A federal judge from Louisiana was falling deeply into gambling debt as he routinely solicited money and gifts from attorneys with cases before his court, congressional investigators said Tuesday as a House panel opened impeachment hearings against the judge.
New Orleans-based District Judge G. Thomas Porteous Jr. had accumulated more than $150,000 in credit card bills by 2000, mostly for cash advances spent in casinos, investigators said.
One lawyer told the House Judiciary Committee task force that he paid the judge in cash to avoid a paper trail and that some of the transactions probably amounted to an illegal kickback scheme. Another said Porteous' requests grew so common that he started trying to dodge the judge.
"He began to use excuses that he needed it for tuition, he needed it for living expenses," attorney Robert Creely said. "I would avoid him until I couldn't avoid him anymore."
Porteous _ who sat quietly in the front row of the hearing room during Tuesday's proceedings _ is trying to avoid becoming just the eighth federal judge in U.S. history to be impeached by the House and convicted in the Senate.
A former state judge appointed to the federal bench by President Bill Clinton in 1994, Porteous also faces allegations of filing for bankruptcy under a false name in 2001, having improper relationships with bail bondsmen and repeatedly filing false financial disclosures.
He already has been suspended.
Investigators released grand jury testimony in which Porteous acknowledged taking money and gifts from Creely and his partner, Jacob Amato.
Porteous' attorney, Richard Westling, said some of Porteous' decisions "in the light of day, looking backward, might have been handled differently." But Westling said the case "involves friendships that go back years."
"I think what you'll find is that there has never been an argument that what happened in Judge Porteous' courtroom was anything but fair," Westling said.
Creely and Amato _ who once worked with Porteous as attorneys and testified under immunity _ said they gave Porteous at least $20,000 in cash gifts, starting when he was a state judge in the 1980s. That includes $2,000 stuffed in an envelope that the attorneys gave Porteous in 1999 to help pay for his son's wedding, just before Porteous decided a major civil case in their client's favor that could have earned their firm between $500,000 and $1 million.
An appeals court later blasted Porteous' rationale in that case, saying it came "close to being nonsensical."
Creely also said he and the firm paid for international hunting trips, expensive French Quarter meals, and part of a bachelor party for Porteous' son in Las Vegas, among other things.
In addition, the attorneys acknowledged that after Creely complained to Porteous about his solicitations, Porteous began sending the firm frequent court-appointed work and the attorneys returned some of the fees in cash to the judge.
Although Amato agreed that the payments were kickbacks and that they paid him in cash to avoid documentation, he and Creely otherwise maintained that they viewed their financial ties to Porteous as simply helping a longtime friend.
"The only reason I gave it to him was because he was a friend in need," Creely said. "I got nothing back."
Lawmakers presiding over the hearing suggested the close ties among the men was unethical at best.

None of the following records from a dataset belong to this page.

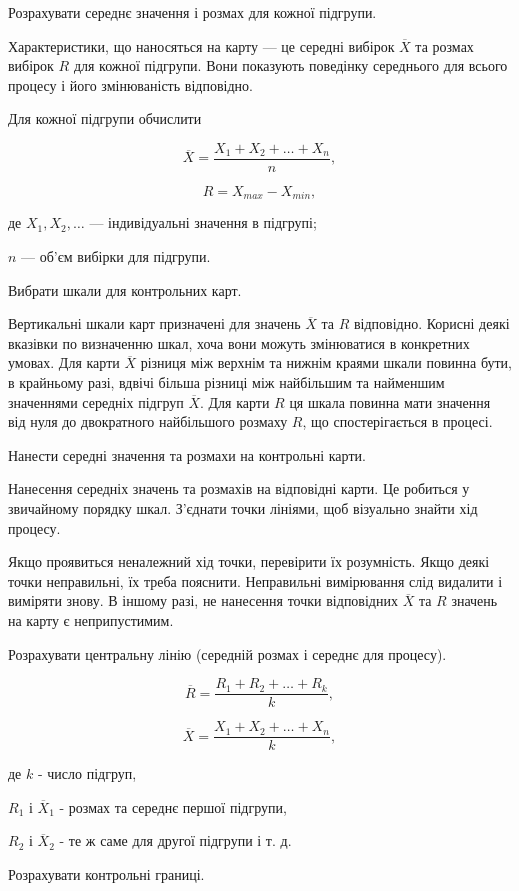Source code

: Розрахувати середнє значення і розмах для кожної підгрупи.

Характеристики, що наносяться на карту — це середні вибірок $\overline{X}$ та розмах вибірок $R$ для кожної підгрупи. Вони показують поведінку середнього для всього процесу і його змінюваність відповідно.

Для кожної підгрупи обчислити

\[
\overline{X} = \frac{X_1 + X_2 + \ldots + X_n}{n}, \tag{3.11}
\]

\[
R = X_{max} - X_{min},
\]

де $X_1, X_2, \ldots$ — індивідуальні значення в підгрупі;

$n$ — об'єм вибірки для підгрупи.

Вибрати шкали для контрольних карт.

Вертикальні шкали карт призначені для значень $\overline{X}$ та $R$ відповідно. Корисні деякі вказівки по визначенню шкал, хоча вони можуть змінюватися в конкретних умовах. Для карти $\overline{X}$ різниця між верхнім та нижнім краями шкали повинна бути, в крайньому разі, вдвічі більша різниці між найбільшим та найменшим значеннями середніх підгруп $\overline{X}$. Для карти $R$ ця шкала повинна мати значення від нуля до двократного найбільшого розмаху $R$, що спостерігається в процесі.

Нанести середні значення та розмахи на контрольні карти.

Нанесення середніх значень та розмахів на відповідні карти. Це робиться у звичайному порядку шкал. З'єднати точки лініями, щоб візуально знайти хід процесу.

Якщо проявиться неналежний хід точки, перевірити їх розумність. Якщо деякі точки неправильні, їх треба пояснити. Неправильні вимірювання слід видалити і виміряти знову. В іншому разі, не нанесення точки відповідних $\overline{X}$ та $R$ значень на карту є неприпустимим.

Розрахувати центральну лінію (середній розмах і середнє для процесу).

\[
\overline{R} = \frac{R_1 + R_2 + \ldots + R_k}{k}, \tag{3.12}
\]

\[
\overline{X} = \frac{X_1 + X_2 + \ldots + X_n}{k}, \tag{3.13}
\]

де $k$ - число підгруп,

$R_1$ і $\overline{X}_1$ - розмах та середнє першої підгрупи,

$R_2$ і $\overline{X}_2$ - те ж саме для другої підгрупи і т. д.

Розрахувати контрольні границі.

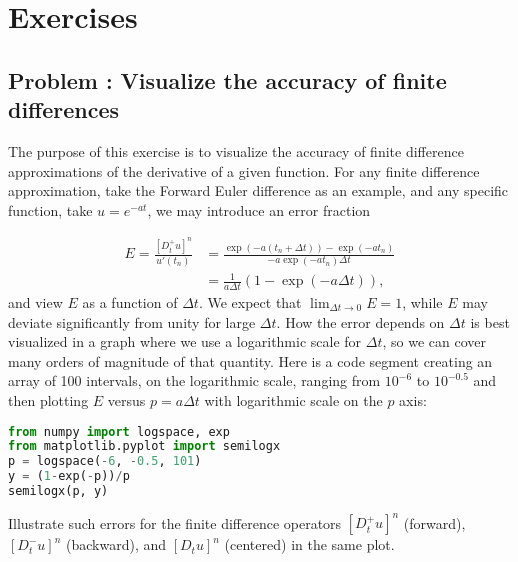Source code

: \documentclass[graybox,sectrefs,envcountresetchap,open=right,final]{svmonodo}
\newenvironment{doconceexercise}{}{}
\newcounter{doconceexercisecounter}
\begin{document}
\section{Exercises}



\begin{doconceexercise}

\subsection*{Problem \thedoconceexercisecounter: Visualize the accuracy of finite differences}

\label{decay:analysis:exer:fd:exp:plot}

The purpose of this exercise is to visualize the accuracy of finite difference
approximations of the derivative of a given function.
For any finite difference approximation, take the Forward Euler difference
as an example, and any specific function, take  $u=e^{-at}$,
we may introduce an error fraction

\begin{align*}
E = \frac{[D_t^+ u]^n}{u'(t_n)} &= \frac{\exp{(-a(t_n+\Delta t))} - \exp{(-at_n)}}{-a\exp{(-at_n)\Delta t}}\\ 
&= \frac{1}{a\Delta t}\left(1 -\exp{(-a\Delta t)}\right),
\end{align*}
and view $E$ as a function of $\Delta t$. We expect that
$\lim_{\Delta t\rightarrow 0}E=1$, while $E$ may deviate significantly from
unity for large $\Delta t$. How the error depends on $\Delta t$ is best
visualized in a graph where we use a logarithmic scale for $\Delta t$,
so we can cover many orders of magnitude of that quantity. Here is
a code segment creating an array of 100 intervals, on the logarithmic
scale, ranging from $10^{-6}$ to $10^{-0.5}$ and then plotting $E$ versus
$p=a\Delta t$ with logarithmic scale on the $p$ axis:

\begin{lstlisting}[language=Python,style=blue1_bluegreen]
from numpy import logspace, exp
from matplotlib.pyplot import semilogx
p = logspace(-6, -0.5, 101)
y = (1-exp(-p))/p
semilogx(p, y)
\end{lstlisting}
Illustrate such errors for the finite difference operators $[D_t^+u]^n$
(forward), $[D_t^-u]^n$ (backward), and $[D_t u]^n$ (centered) in
the same plot.


\end{doconceexercise}
\end{document}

Regardless of whether the gifts were personal, Porteous should have recused himself from any cases they were involved in, they said.
It could be months before the House takes action.
Porteous' behavior was uncovered in a five-year FBI investigation into judges in Jefferson Parish. Although the sting netted other convictions, Porteous was never charged with a crime.
On Friday, Porteous unsuccessfully sued the House panel in an effort to block the impeachment proceedings, saying the committee is relying on earlier testimony he gave under promise of immunity. He declined to comment Tuesday.
Porteous' case is the second impeachment that Congress has taken up this year.
The House voted in June to impeach former U.S. District Judge Samuel Kent of Texas, who is serving 33 months in prison after pleading guilty to lying to investigators about sexually abusing two female employees. Kent resigned his position before the Senate could convict him.
Before Kent, the House had not impeached a federal judge since 1989.